The problem I am addressing is that the standard way of setting up the markets separates the offers into separate markets. The only time that an offer for (or against) one candidate has an effect on the other candidates is when it causes the total bid to exceed the arbitrage threshold.
The opportunity I want to take advantage of is that the market operator can offer a complete market in the exclusive outcomes that describe the possibility space. In the same way that the complementary views of a binary market can be viewed in more than one way as I described in the third article in this series, the offers to buy and sell claims for particular candidates can be aggregated in multiple ways. There isn’t even any need to change the way that the market choices are presented to the user; they will still see it as a series of choices between investing in favor or against each separate candidate.

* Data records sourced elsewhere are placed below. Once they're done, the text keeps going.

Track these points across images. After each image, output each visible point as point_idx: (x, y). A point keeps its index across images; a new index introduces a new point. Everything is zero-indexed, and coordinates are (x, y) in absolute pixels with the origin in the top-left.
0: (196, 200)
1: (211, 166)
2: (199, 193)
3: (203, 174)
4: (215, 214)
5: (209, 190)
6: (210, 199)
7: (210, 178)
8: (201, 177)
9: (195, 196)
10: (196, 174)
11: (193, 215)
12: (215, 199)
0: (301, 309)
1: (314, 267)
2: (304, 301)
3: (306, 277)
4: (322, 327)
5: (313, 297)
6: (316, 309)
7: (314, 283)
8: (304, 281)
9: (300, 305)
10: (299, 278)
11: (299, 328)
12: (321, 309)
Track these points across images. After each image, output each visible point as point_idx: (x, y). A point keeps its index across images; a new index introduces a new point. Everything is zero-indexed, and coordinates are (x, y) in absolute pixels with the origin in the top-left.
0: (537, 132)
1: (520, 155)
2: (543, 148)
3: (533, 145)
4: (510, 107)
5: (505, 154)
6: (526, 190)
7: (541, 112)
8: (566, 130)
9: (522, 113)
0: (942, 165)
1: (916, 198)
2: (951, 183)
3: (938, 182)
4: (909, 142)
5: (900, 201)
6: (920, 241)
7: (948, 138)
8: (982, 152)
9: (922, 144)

The operator could do this by proactively playing the role of the arbitrageur and accepting riskless combinations of offers whenever they appear among the standing orders. The problem is that the operator can’t accept those orders unless they are placed on the book, and we already know that many traders, being price-takers, only accept standing offers. The alternative is for the operator to enter “phantom” offers into the book that represent trades that would be accepted immediately if they were offered.
| bid | ask | |
|---|---|---|
| A: | 20 | 25 |
| B: | 30 | 31 |
| C: | 16 | 22 |
| D: | 32 | 37 |
| (98) | (105) |
Here’s an example market with 4 candidates. (I’m ignoring quantities for now; assume that all bids are for 1 coupon. Most markets also present the best N bids, I’m just listing one for simplicity.) The current bid and ask for each candidate is listed. Notice that the total bid adds up to 98¢, and the total ask adds up to $1.05. The total bid is 2¢ under $1. That means that if you offer 2 cents more than the current offer for any of the current candidates, the total bid will be $1, and the operator can make a trade by simultaneously accepting all the offers. But notice that the ask price on candidate B is only 1 cent more than the bid price. If you want to buy B, you only have to offer 31¢, not 32¢.
| bid | ask | |
|---|---|---|
| A: | 20 | {22} 25 |
| B: | 30 | 31 |
| C: | 16 {17} | {18} 22 |
| D: | 32 | {34} 37 |
| (98) | (105) |
The operator can make these choices clear to the traders by listing phantom orders in each book.

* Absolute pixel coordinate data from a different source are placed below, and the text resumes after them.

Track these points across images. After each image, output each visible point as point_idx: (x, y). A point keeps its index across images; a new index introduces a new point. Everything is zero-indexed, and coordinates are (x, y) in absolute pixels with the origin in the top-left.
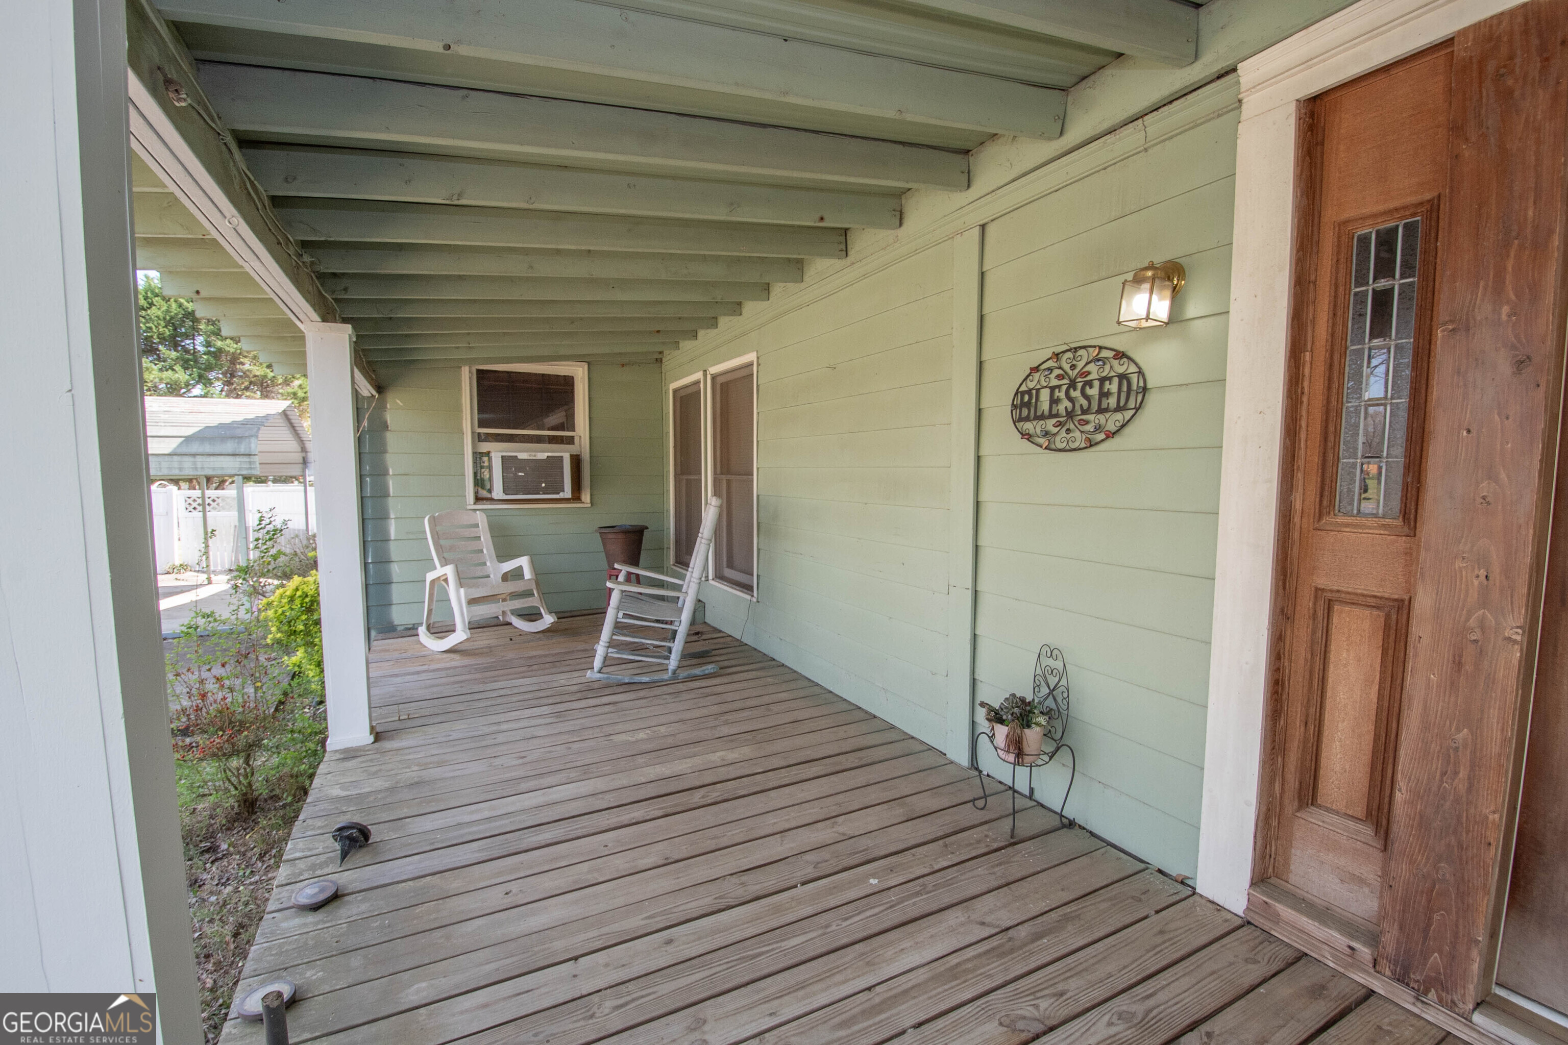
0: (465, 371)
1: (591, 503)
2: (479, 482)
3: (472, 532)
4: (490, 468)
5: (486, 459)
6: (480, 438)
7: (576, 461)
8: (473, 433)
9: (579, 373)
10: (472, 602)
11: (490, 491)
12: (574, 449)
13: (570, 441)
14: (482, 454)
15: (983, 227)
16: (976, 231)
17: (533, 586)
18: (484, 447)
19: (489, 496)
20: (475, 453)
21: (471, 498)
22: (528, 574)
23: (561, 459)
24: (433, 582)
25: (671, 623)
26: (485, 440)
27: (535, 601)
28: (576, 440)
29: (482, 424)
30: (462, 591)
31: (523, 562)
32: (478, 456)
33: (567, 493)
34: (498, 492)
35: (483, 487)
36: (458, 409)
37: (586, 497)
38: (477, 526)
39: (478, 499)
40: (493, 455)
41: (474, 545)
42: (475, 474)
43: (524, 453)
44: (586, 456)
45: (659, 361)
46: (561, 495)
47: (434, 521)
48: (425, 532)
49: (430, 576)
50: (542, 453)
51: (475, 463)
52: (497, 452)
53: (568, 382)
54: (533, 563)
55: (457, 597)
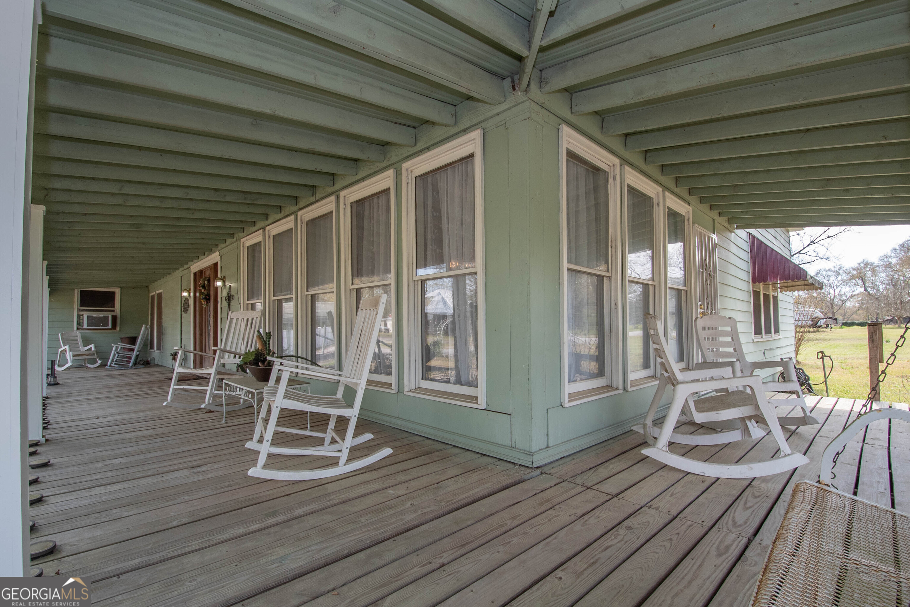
0: (76, 291)
1: (120, 330)
2: (79, 324)
3: (75, 338)
4: (83, 319)
5: (82, 317)
6: (79, 310)
7: (114, 318)
8: (78, 309)
9: (117, 291)
10: (74, 356)
11: (83, 326)
12: (114, 314)
13: (113, 311)
14: (80, 315)
15: (182, 277)
16: (180, 277)
17: (95, 353)
18: (81, 313)
19: (82, 328)
20: (78, 315)
21: (75, 328)
22: (93, 349)
23: (108, 316)
24: (61, 352)
25: (131, 355)
26: (82, 311)
27: (95, 356)
28: (115, 311)
29: (81, 306)
30: (71, 353)
31: (92, 346)
32: (79, 316)
33: (110, 327)
34: (85, 326)
35: (80, 325)
36: (73, 302)
37: (118, 328)
38: (77, 336)
39: (78, 329)
40: (84, 315)
41: (75, 342)
42: (78, 321)
43: (94, 314)
44: (118, 316)
45: (147, 287)
46: (108, 327)
47: (62, 335)
48: (59, 339)
49: (60, 350)
50: (101, 315)
51: (78, 318)
52: (85, 315)
53: (113, 294)
54: (95, 346)
55: (69, 356)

The same transformation works for the sell offers. In this case, Epsilon on the sell side is 5¢. The only spread that is greater than 5¢ is on candidate C, so only one phantom buy order appears in this circumstance.
Occasionally when I’ve presented this idea, someone has argued that it’s an advantage to have opportunities available for arbitrage; it attracts a certain kind of trader whose activity makes the market look more active. I think the advantage of enabling and encouraging more trading by price-takers clearly outweighs that, but you’ll have to make your own evaluation.
I’d like to make a few observations about implementation trade-offs. I expect (when I build support for this feature) that I will list the best phantom price in each market even if it isn’t the current best price. I will track the changing phantom prices in parallel across all the alternatives, so the best phantom will be available anyway. (since every phantom price in a market uses the same epsilon, I can update epsilon once when a best price changes and have that propagate to all the phantom orders in parallel.) That way, a phantom order will be revealed when the previous best offer is withdrawn or consumed, and doesn’t need to be generated before every trade.
Since the phantom offers will appear in the book, I’ll also need to ensure that I don’t generate new phantom offers based on previous phantom prices.